Project Tundra gets go-ahead with $15 million from the Lignite Energy Council
The Lignite Energy Council is funding its biggest project yet. At Thursday’s council meeting, Minnkota Power Cooperative was approved for $15 million to fund a new gas capture system. The council has just over $16 million in funds, meaning the project will nearly deplete its account. But officials says they've been working toward funding big projects like this for a while.
The total project cost is just over $31 million, and when it's all completed, it's expected to be worth more than $45 million. Project officials say the annual tax and revenue will generate more than $46 million each year and more than 2,700 jobs are expected to be generated during construction. The project looks to solve one of the coal industry's biggest problems.
Plans for a project to implement a 95-percent carbon capture and preserve the use of lignite coal are in the works. It's dubbed Project Tundra, and it's for a FEED study, or a front end engineering design for a carbon capture system.
“This is one of the first large cracks at solving one of the significant problems for the coal industry in North Dakota,” said Jason Bohrer, Lignite Energy Council president and CEO.

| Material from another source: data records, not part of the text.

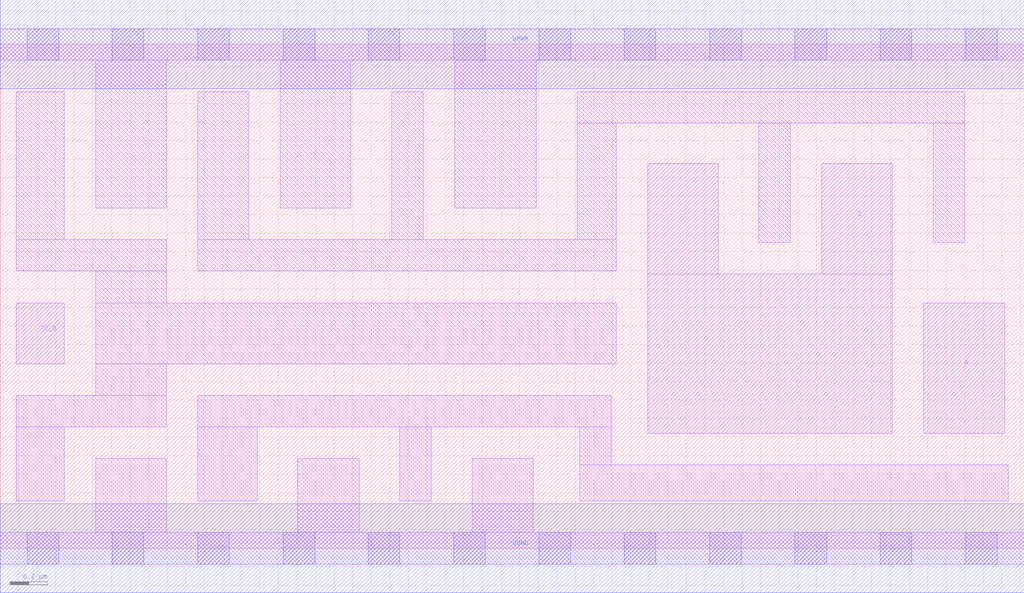
<source format=lef>
# Copyright 2020 The SkyWater PDK Authors
#
# Licensed under the Apache License, Version 2.0 (the "License");
# you may not use this file except in compliance with the License.
# You may obtain a copy of the License at
#
#     https://www.apache.org/licenses/LICENSE-2.0
#
# Unless required by applicable law or agreed to in writing, software
# distributed under the License is distributed on an "AS IS" BASIS,
# WITHOUT WARRANTIES OR CONDITIONS OF ANY KIND, either express or implied.
# See the License for the specific language governing permissions and
# limitations under the License.
#
# SPDX-License-Identifier: Apache-2.0

VERSION 5.7 ;
BUSBITCHARS "[]" ;
DIVIDERCHAR "/" ;
PROPERTYDEFINITIONS
  MACRO maskLayoutSubType STRING ;
  MACRO prCellType STRING ;
  MACRO originalViewName STRING ;
END PROPERTYDEFINITIONS
MACRO sky130_fd_sc_hdll__einvn_4
  ORIGIN  0.000000  0.000000 ;
  CLASS CORE ;
  SYMMETRY X Y R90 ;
  SIZE  5.520000 BY  2.720000 ;
  SITE unithd ;
  PIN A
    ANTENNAGATEAREA  1.110000 ;
    DIRECTION INPUT ;
    USE SIGNAL ;
    PORT
      LAYER li1 ;
        RECT 4.980000 0.620000 5.415000 1.325000 ;
    END
  END A
  PIN TE_B
    ANTENNAGATEAREA  0.954300 ;
    DIRECTION INPUT ;
    USE SIGNAL ;
    PORT
      LAYER li1 ;
        RECT 0.085000 0.995000 0.345000 1.325000 ;
    END
  END TE_B
  PIN VGND
    DIRECTION INOUT ;
    USE SIGNAL ;
    PORT
      LAYER met1 ;
        RECT 0.000000 -0.240000 5.520000 0.240000 ;
    END
  END VGND
  PIN VPWR
    DIRECTION INOUT ;
    USE SIGNAL ;
    PORT
      LAYER met1 ;
        RECT 0.000000 2.480000 5.520000 2.960000 ;
    END
  END VPWR
  PIN Z
    ANTENNADIFFAREA  0.996000 ;
    DIRECTION OUTPUT ;
    USE SIGNAL ;
    PORT
      LAYER li1 ;
        RECT 3.490000 0.620000 4.810000 1.480000 ;
        RECT 3.490000 1.480000 3.870000 2.075000 ;
        RECT 4.430000 1.480000 4.810000 2.075000 ;
    END
  END Z
  OBS
    LAYER li1 ;
      RECT 0.000000 -0.085000 5.520000 0.085000 ;
      RECT 0.000000  2.635000 5.520000 2.805000 ;
      RECT 0.085000  0.255000 0.345000 0.655000 ;
      RECT 0.085000  0.655000 0.895000 0.825000 ;
      RECT 0.085000  1.495000 0.895000 1.665000 ;
      RECT 0.085000  1.665000 0.345000 2.465000 ;
      RECT 0.515000  0.085000 0.895000 0.485000 ;
      RECT 0.515000  0.825000 0.895000 0.995000 ;
      RECT 0.515000  0.995000 3.320000 1.325000 ;
      RECT 0.515000  1.325000 0.895000 1.495000 ;
      RECT 0.515000  1.835000 0.895000 2.635000 ;
      RECT 1.065000  0.255000 1.385000 0.655000 ;
      RECT 1.065000  0.655000 3.295000 0.825000 ;
      RECT 1.065000  1.495000 3.320000 1.665000 ;
      RECT 1.065000  1.665000 1.340000 2.465000 ;
      RECT 1.510000  1.835000 1.890000 2.635000 ;
      RECT 1.605000  0.085000 1.935000 0.485000 ;
      RECT 2.110000  1.665000 2.280000 2.465000 ;
      RECT 2.155000  0.255000 2.325000 0.655000 ;
      RECT 2.450000  1.835000 2.890000 2.635000 ;
      RECT 2.545000  0.085000 2.875000 0.485000 ;
      RECT 3.110000  1.665000 3.320000 2.295000 ;
      RECT 3.110000  2.295000 5.200000 2.465000 ;
      RECT 3.125000  0.255000 5.435000 0.450000 ;
      RECT 3.125000  0.450000 3.295000 0.655000 ;
      RECT 4.090000  1.650000 4.260000 2.295000 ;
      RECT 5.030000  1.650000 5.200000 2.295000 ;
    LAYER mcon ;
      RECT 0.145000 -0.085000 0.315000 0.085000 ;
      RECT 0.145000  2.635000 0.315000 2.805000 ;
      RECT 0.605000 -0.085000 0.775000 0.085000 ;
      RECT 0.605000  2.635000 0.775000 2.805000 ;
      RECT 1.065000 -0.085000 1.235000 0.085000 ;
      RECT 1.065000  2.635000 1.235000 2.805000 ;
      RECT 1.525000 -0.085000 1.695000 0.085000 ;
      RECT 1.525000  2.635000 1.695000 2.805000 ;
      RECT 1.985000 -0.085000 2.155000 0.085000 ;
      RECT 1.985000  2.635000 2.155000 2.805000 ;
      RECT 2.445000 -0.085000 2.615000 0.085000 ;
      RECT 2.445000  2.635000 2.615000 2.805000 ;
      RECT 2.905000 -0.085000 3.075000 0.085000 ;
      RECT 2.905000  2.635000 3.075000 2.805000 ;
      RECT 3.365000 -0.085000 3.535000 0.085000 ;
      RECT 3.365000  2.635000 3.535000 2.805000 ;
      RECT 3.825000 -0.085000 3.995000 0.085000 ;
      RECT 3.825000  2.635000 3.995000 2.805000 ;
      RECT 4.285000 -0.085000 4.455000 0.085000 ;
      RECT 4.285000  2.635000 4.455000 2.805000 ;
      RECT 4.745000 -0.085000 4.915000 0.085000 ;
      RECT 4.745000  2.635000 4.915000 2.805000 ;
      RECT 5.205000 -0.085000 5.375000 0.085000 ;
      RECT 5.205000  2.635000 5.375000 2.805000 ;
  END
  PROPERTY maskLayoutSubType "abstract" ;
  PROPERTY prCellType "standard" ;
  PROPERTY originalViewName "layout" ;
END sky130_fd_sc_hdll__einvn_4

</source>
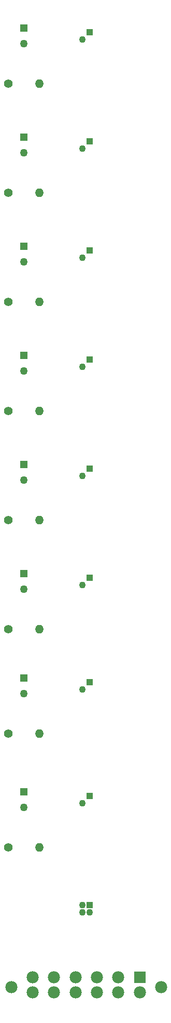
<source format=gts>
%TF.GenerationSoftware,KiCad,Pcbnew,7.0.10*%
%TF.CreationDate,2024-11-26T20:56:08-08:00*%
%TF.ProjectId,Connector_Board,436f6e6e-6563-4746-9f72-5f426f617264,rev?*%
%TF.SameCoordinates,Original*%
%TF.FileFunction,Soldermask,Top*%
%TF.FilePolarity,Negative*%
%FSLAX46Y46*%
G04 Gerber Fmt 4.6, Leading zero omitted, Abs format (unit mm)*
G04 Created by KiCad (PCBNEW 7.0.10) date 2024-11-26 20:56:08*
%MOMM*%
%LPD*%
G01*
G04 APERTURE LIST*
%ADD10R,1.100000X1.100000*%
%ADD11C,1.100000*%
%ADD12C,1.400000*%
%ADD13O,1.400000X1.400000*%
%ADD14R,1.981200X1.981200*%
%ADD15C,1.981200*%
%ADD16R,1.270000X1.270000*%
%ADD17C,1.270000*%
G04 APERTURE END LIST*
D10*
%TO.C,J6*%
X216500000Y-117624900D03*
D11*
X215300000Y-118824900D03*
%TD*%
D10*
%TO.C,J1*%
X216500000Y-28724900D03*
D11*
X215300000Y-29924900D03*
%TD*%
D10*
%TO.C,J7*%
X216500000Y-134652500D03*
D11*
X215300000Y-135852500D03*
%TD*%
D10*
%TO.C,J5*%
X216500000Y-99844900D03*
D11*
X215300000Y-101044900D03*
%TD*%
D10*
%TO.C,J2*%
X216500000Y-46504900D03*
D11*
X215300000Y-47704900D03*
%TD*%
D10*
%TO.C,J4*%
X216500000Y-82064900D03*
D11*
X215300000Y-83264900D03*
%TD*%
D10*
%TO.C,J8*%
X216500000Y-153184900D03*
D11*
X215300000Y-154384900D03*
%TD*%
D10*
%TO.C,J9*%
X216500000Y-170964900D03*
D11*
X216500000Y-172164900D03*
X215300000Y-170964900D03*
X215300000Y-172164900D03*
%TD*%
D10*
%TO.C,J3*%
X216500000Y-64284900D03*
D11*
X215300000Y-65484900D03*
%TD*%
D12*
%TO.C,R60*%
X203200000Y-125981500D03*
D13*
X208280000Y-125981500D03*
%TD*%
D14*
%TO.C,J11*%
X224663000Y-182722400D03*
D15*
X221162997Y-182722400D03*
X217662996Y-182722400D03*
X214162995Y-182722400D03*
X210662995Y-182722400D03*
X207162994Y-182722400D03*
X224663000Y-185222400D03*
X221162997Y-185222400D03*
X217662996Y-185222400D03*
X214162995Y-185222400D03*
X210662995Y-185222400D03*
X207162994Y-185222400D03*
X228162998Y-184322412D03*
X203662996Y-184322412D03*
%TD*%
D12*
%TO.C,R80*%
X203200000Y-161541500D03*
D13*
X208280000Y-161541500D03*
%TD*%
D16*
%TO.C,LED70*%
X205740000Y-133982500D03*
D17*
X205740000Y-136522500D03*
%TD*%
D12*
%TO.C,R50*%
X203200000Y-108201500D03*
D13*
X208280000Y-108201500D03*
%TD*%
D12*
%TO.C,R40*%
X203200000Y-90421500D03*
D13*
X208280000Y-90421500D03*
%TD*%
D12*
%TO.C,R30*%
X203200000Y-72641500D03*
D13*
X208280000Y-72641500D03*
%TD*%
D16*
%TO.C,LED10*%
X205740000Y-28054900D03*
D17*
X205740000Y-30594900D03*
%TD*%
D16*
%TO.C,LED40*%
X205740000Y-81394900D03*
D17*
X205740000Y-83934900D03*
%TD*%
D16*
%TO.C,LED20*%
X205740000Y-45834900D03*
D17*
X205740000Y-48374900D03*
%TD*%
D12*
%TO.C,R20*%
X203200000Y-54861500D03*
D13*
X208280000Y-54861500D03*
%TD*%
D16*
%TO.C,LED30*%
X205740000Y-63614900D03*
D17*
X205740000Y-66154900D03*
%TD*%
D12*
%TO.C,R70*%
X203200000Y-143009100D03*
D13*
X208280000Y-143009100D03*
%TD*%
D16*
%TO.C,LED50*%
X205740000Y-99174900D03*
D17*
X205740000Y-101714900D03*
%TD*%
D12*
%TO.C,R10*%
X203200000Y-37081500D03*
D13*
X208280000Y-37081500D03*
%TD*%
D16*
%TO.C,LED60*%
X205740000Y-116954900D03*
D17*
X205740000Y-119494900D03*
%TD*%
D16*
%TO.C,LED80*%
X205740000Y-152514900D03*
D17*
X205740000Y-155054900D03*
%TD*%
M02*

</source>
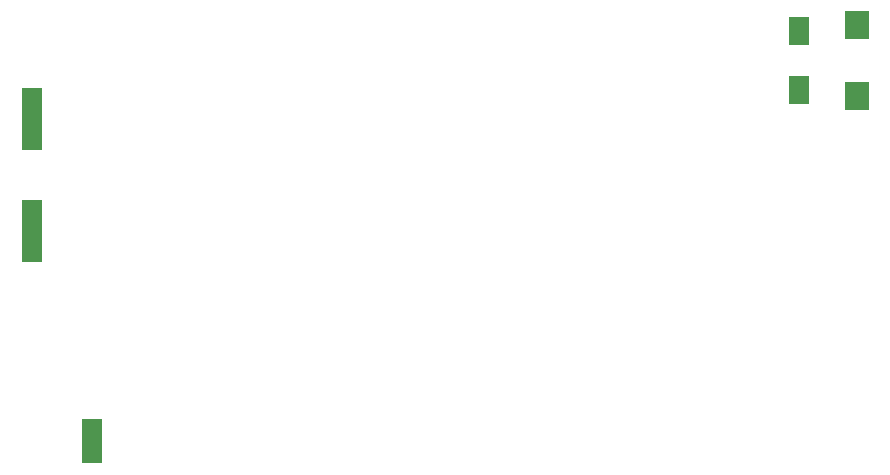
<source format=gbr>
G04 DipTrace 3.3.0.1*
G04 TopPaste.gbr*
%MOMM*%
G04 #@! TF.FileFunction,Paste,Top*
G04 #@! TF.Part,Single*
%ADD43R,1.8X5.3*%
%ADD65R,1.8X2.4*%
%ADD67R,2.0X2.4*%
%ADD69R,1.8X3.8*%
%FSLAX35Y35*%
G04*
G71*
G90*
G75*
G01*
G04 TopPaste*
%LPD*%
D69*
X2016000Y1381000D3*
D67*
X8493000Y4302000D3*
Y4902000D3*
D65*
X8003000Y4352000D3*
Y4852000D3*
D43*
X1508000Y3159000D3*
Y4109000D3*
M02*

</source>
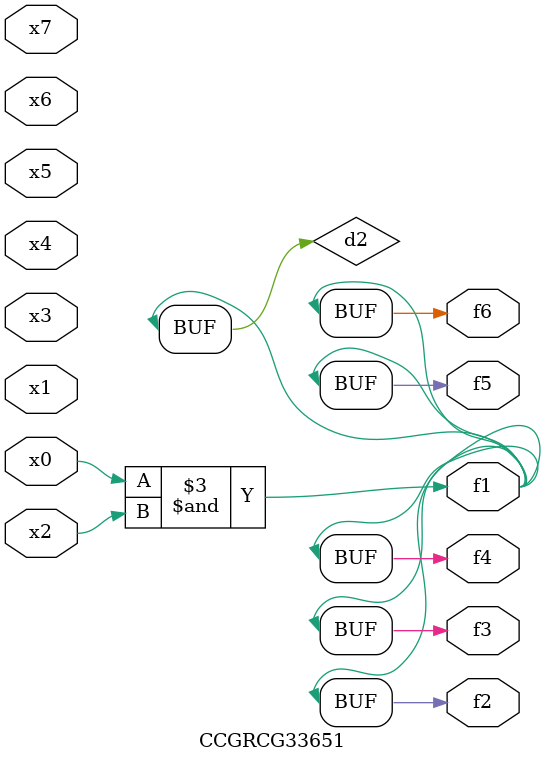
<source format=v>
module CCGRCG33651(
	input x0, x1, x2, x3, x4, x5, x6, x7,
	output f1, f2, f3, f4, f5, f6
);

	wire d1, d2;

	nor (d1, x3, x6);
	and (d2, x0, x2);
	assign f1 = d2;
	assign f2 = d2;
	assign f3 = d2;
	assign f4 = d2;
	assign f5 = d2;
	assign f6 = d2;
endmodule

</source>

The project would be installed at the Milton R Young unit 2 near Center. On top of $15 million in funding from the energy council, a little over $1 million will be coming from partners, and then the group will be requesting $15 million from the Department of Energy. If they don't get the DOE funds, they say they'll re-assess. Project leaders say it'll put the state at the forefront of post-combustion carbon capture.
“This isn't that common on the planet, this is actually something that you might think of as a little bit of a strategic advantage,” said John Harju, Energy and Environmental Research Center.
Three independent researchers all recommended funding the 32-month-long project, which was approved unanimously. It will go before the state Industrial Commission on Tuesday for final approval.